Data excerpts
════
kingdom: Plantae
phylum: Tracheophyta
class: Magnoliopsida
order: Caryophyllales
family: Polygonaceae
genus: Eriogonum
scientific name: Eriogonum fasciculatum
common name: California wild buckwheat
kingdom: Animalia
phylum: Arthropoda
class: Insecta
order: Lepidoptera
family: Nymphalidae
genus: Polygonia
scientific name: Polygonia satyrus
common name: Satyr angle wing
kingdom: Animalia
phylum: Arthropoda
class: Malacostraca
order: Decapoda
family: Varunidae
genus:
════
Copy every classification line in the material above without changing a word.

**Finished task**.
kingdom: Plantae
phylum: Tracheophyta
class: Magnoliopsida
order: Caryophyllales
family: Polygonaceae
genus: Eriogonum
scientific name: Eriogonum fasciculatum
common name: California wild buckwheat
kingdom: Animalia
phylum: Arthropoda
class: Insecta
order: Lepidoptera
family: Nymphalidae
genus: Polygonia
scientific name: Polygonia satyrus
common name: Satyr angle wing
kingdom: Animalia
phylum: Arthropoda
class: Malacostraca
order: Decapoda
family: Varunidae
genus:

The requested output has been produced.